You may hear this and think I’m experiencing apathy. But I’m not: I do care, I always care. I am committed to building a better world for everyone, a world in which we are all treated with basic dignity and respect. I just don’t feel any particular way about Trump winning the election. It is sad/enraging/frustrating that the election turned out this way, but I expected it would. Those depressed/angry/frustrated feelings? I already felt them.

Resignation, perhaps, may be the closest description. I have accepted that this country refuses to see me as a human being, let alone a full citizen worthy of rights and protection. As a Black queer disabled working class femme, I am aware that my own birthplace would just as soon see me dead in the street. I spend much of my life afraid someone will take it from me. This election doesn’t change that at all.
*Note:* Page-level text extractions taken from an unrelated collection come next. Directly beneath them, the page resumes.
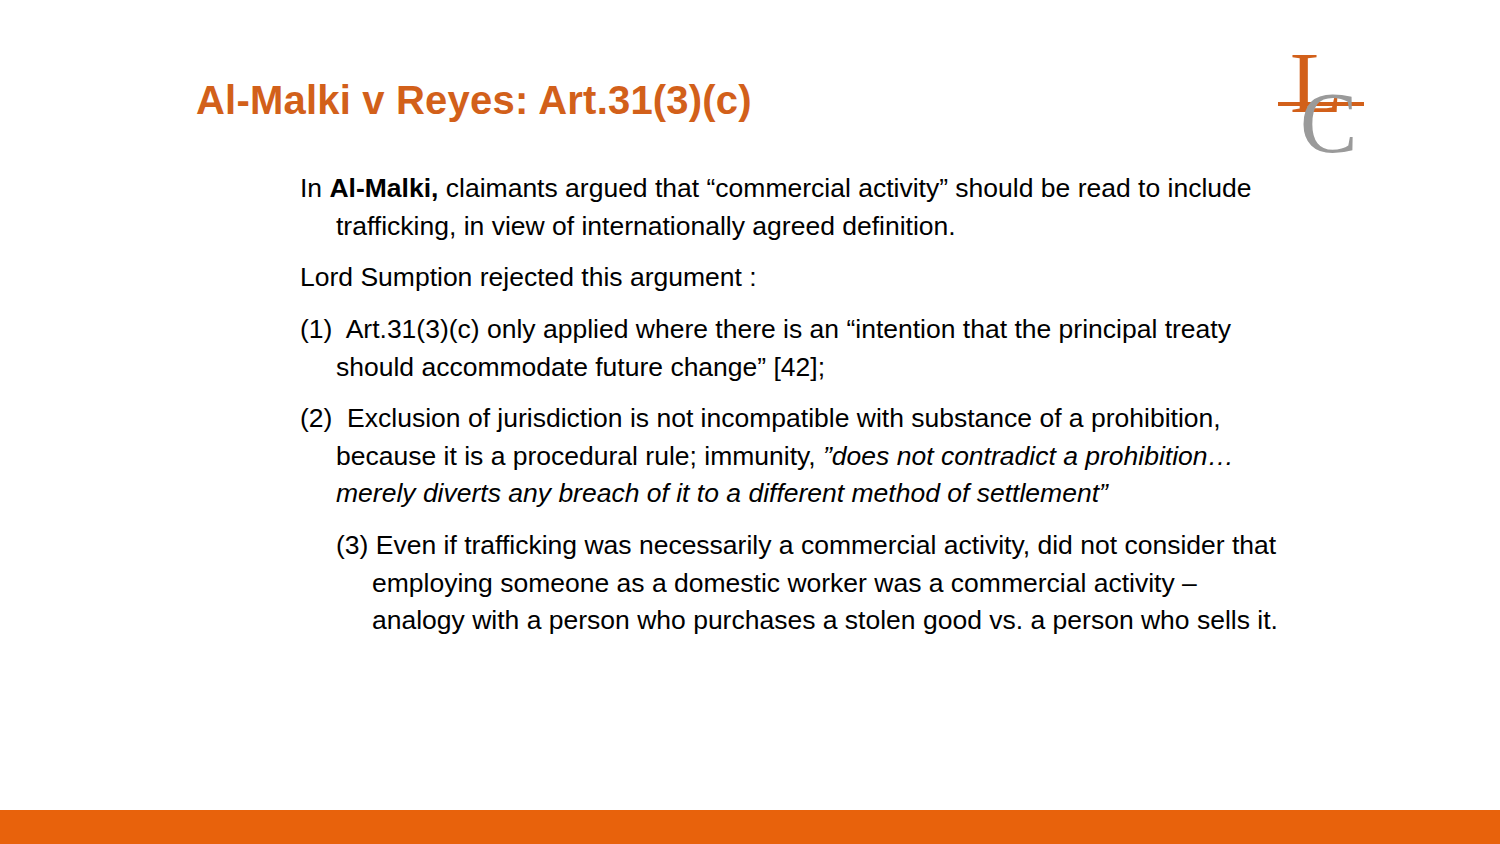Al-Malki v Reyes: Art.31(3)(c)
L C
In Al-Malki, claimants argued that “commercial activity” should be read to include trafficking, in view of internationally agreed definition.
Lord Sumption rejected this argument :
(1) Art.31(3)(c) only applied where there is an “intention that the principal treaty should accommodate future change” [42];
(2) Exclusion of jurisdiction is not incompatible with substance of a prohibition, because it is a procedural rule; immunity, ”does not contradict a prohibition… merely diverts any breach of it to a different method of settlement”
(3) Even if trafficking was necessarily a commercial activity, did not consider that employing someone as a domestic worker was a commercial activity – analogy with a person who purchases a stolen good vs. a person who sells it.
My non-reaction has been confusing everyone around me. In a community turned upside down and storming with emotion, I am not… but I am determined. I understand your fear and anger, and I will hold space for you to grieve, and I will do the work of protecting and supporting and loving us, and I will try to mitigate the terrible impact of Trump’s presidency. I can’t make this not real for you, but that won’t stop me from continuing to work for change. Yes, we don’t live in paradise, but we never have. We can get through this.
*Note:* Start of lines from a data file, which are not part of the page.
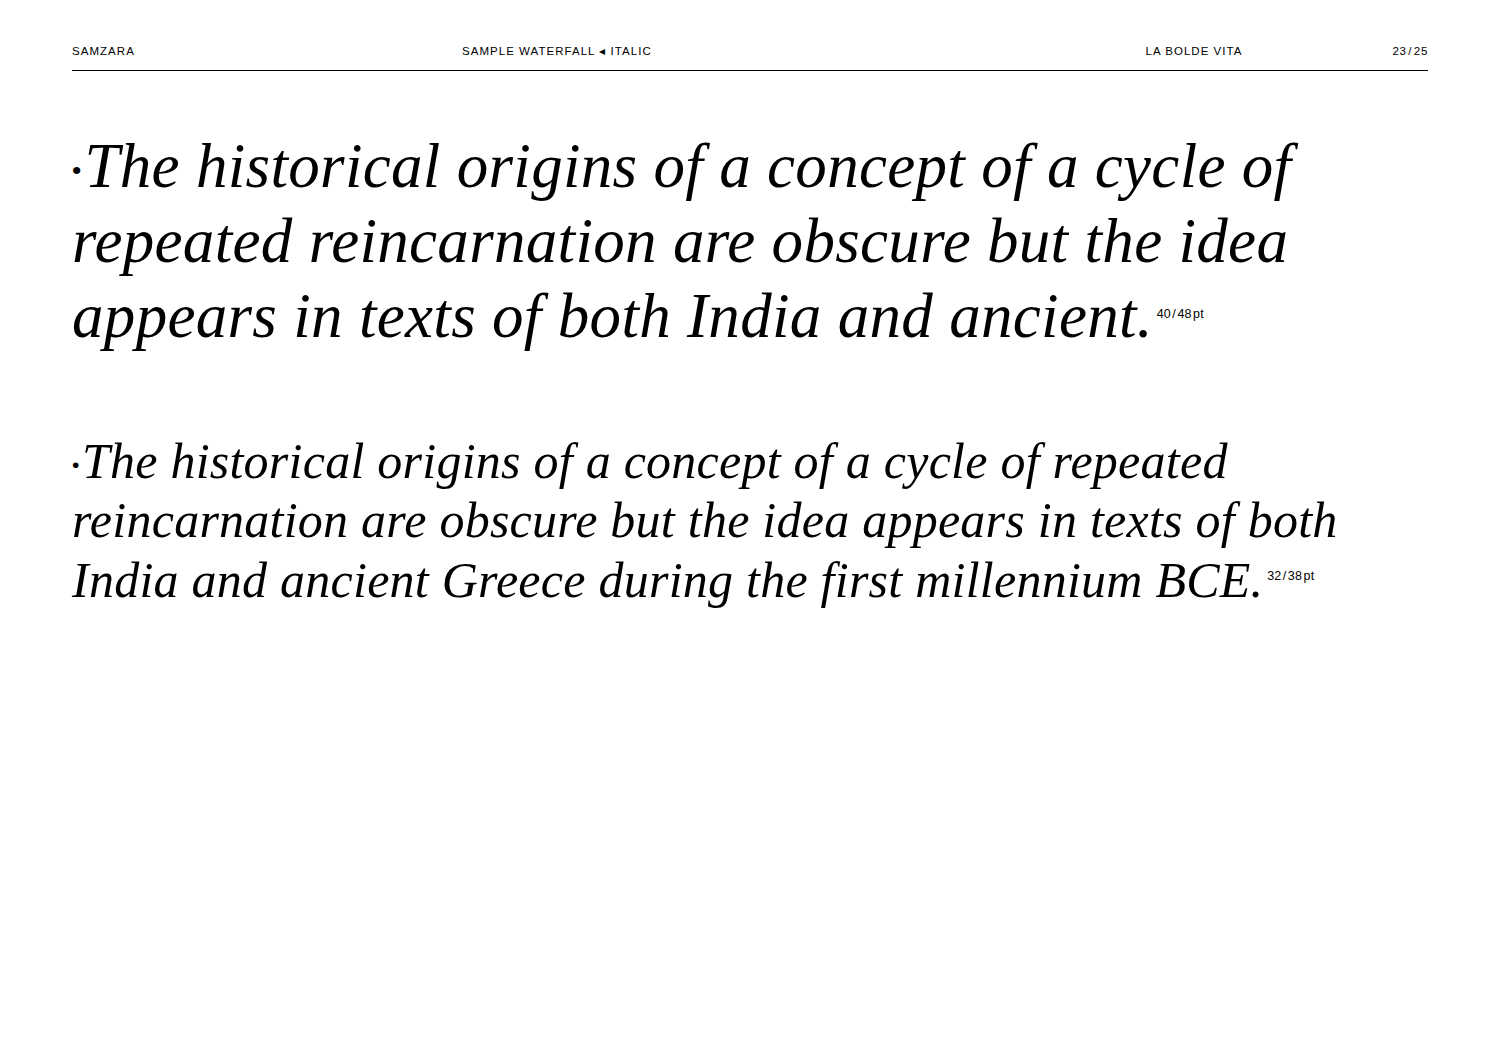Samzara
Sample Waterfall ◂ Italic
La Bolde Vita23 / 25
•The historical origins of a concept of a cycle of repeated reincarnation are obscure but the idea appears in texts of both India and ancient.40 / 48 pt
•The historical origins of a concept of a cycle of repeated reincarnation are obscure but the idea appears in texts of both India and ancient Greece during the first millennium BCE.32 / 38 pt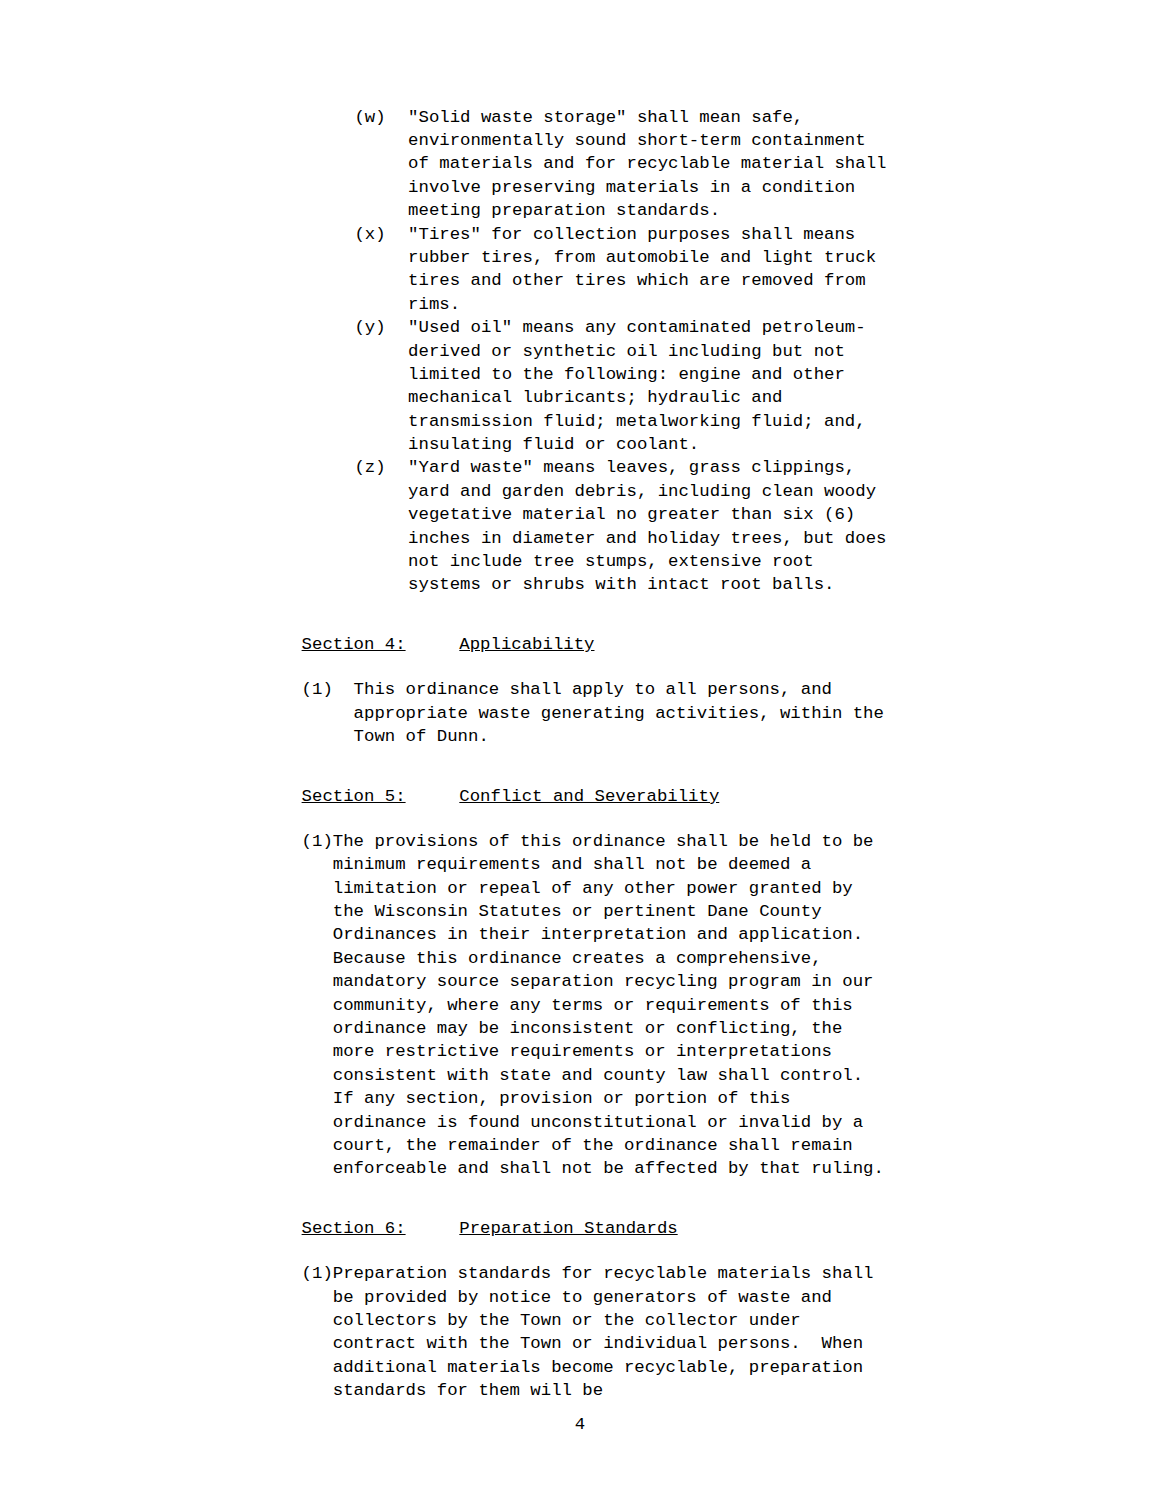(w)
"Solid waste storage" shall mean safe, environmentally sound short-term containment of materials and for recyclable material shall involve preserving materials in a condition meeting preparation standards.
(x)
"Tires" for collection purposes shall means rubber tires, from automobile and light truck tires and other tires which are removed from rims.
(y)
"Used oil" means any contaminated petroleum-derived or synthetic oil including but not limited to the following: engine and other mechanical lubricants; hydraulic and transmission fluid; metalworking fluid; and, insulating fluid or coolant.
(z)
"Yard waste" means leaves, grass clippings, yard and garden debris, including clean woody vegetative material no greater than six (6) inches in diameter and holiday trees, but does not include tree stumps, extensive root systems or shrubs with intact root balls.
Section 4: Applicability
(1)
This ordinance shall apply to all persons, and appropriate waste generating activities, within the Town of Dunn.
Section 5: Conflict and Severability
(1)
The provisions of this ordinance shall be held to be minimum requirements and shall not be deemed a limitation or repeal of any other power granted by the Wisconsin Statutes or pertinent Dane County Ordinances in their interpretation and application. Because this ordinance creates a comprehensive, mandatory source separation recycling program in our community, where any terms or requirements of this ordinance may be inconsistent or conflicting, the more restrictive requirements or interpretations consistent with state and county law shall control. If any section, provision or portion of this ordinance is found unconstitutional or invalid by a court, the remainder of the ordinance shall remain enforceable and shall not be affected by that ruling.
Section 6: Preparation Standards
(1)
Preparation standards for recyclable materials shall be provided by notice to generators of waste and collectors by the Town or the collector under contract with the Town or individual persons. When additional materials become recyclable, preparation standards for them will be
4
2016 might seem like the year the world ended — but it didn’t. Many of us will keep working and fighting and surviving; some of us won’t. But I believe as long as we have us, we have hope. Take the time you need, friend. Grieve. Get or give a hug. Heal. I’ll be here when you’re ready, and I will fight beside you for that better world. It may be lightyears away; it may be just around the corner. No matter which, I believe we can still get there, together.